→ **What is required**
Exactly as they appear, transcribe the entries and skip any pictures.

→ **Provided data**
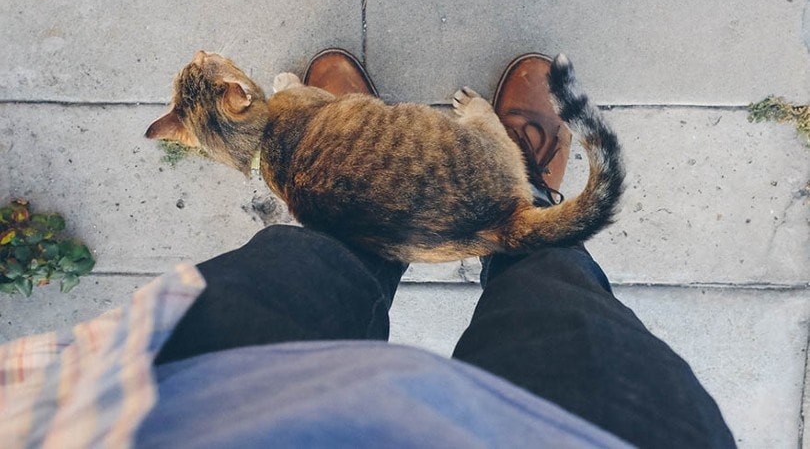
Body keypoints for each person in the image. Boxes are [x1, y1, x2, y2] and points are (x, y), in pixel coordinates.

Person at [0, 50, 735, 448]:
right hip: (592, 429)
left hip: (151, 413)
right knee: (563, 305)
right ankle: (530, 204)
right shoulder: (259, 98)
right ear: (238, 98)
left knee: (303, 261)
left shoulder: (227, 136)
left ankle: (359, 238)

→ **Problem solution**
Body keypoints for each person in the image. Boxes are [x1, y1, x2, y2] and points are (x, y), in pixel coordinates.

Person at [0, 50, 735, 448]:
right hip: (592, 429)
left hip: (151, 413)
right knee: (563, 305)
right ankle: (530, 204)
right shoulder: (259, 98)
right ear: (238, 98)
left knee: (303, 261)
left shoulder: (227, 136)
left ankle: (359, 238)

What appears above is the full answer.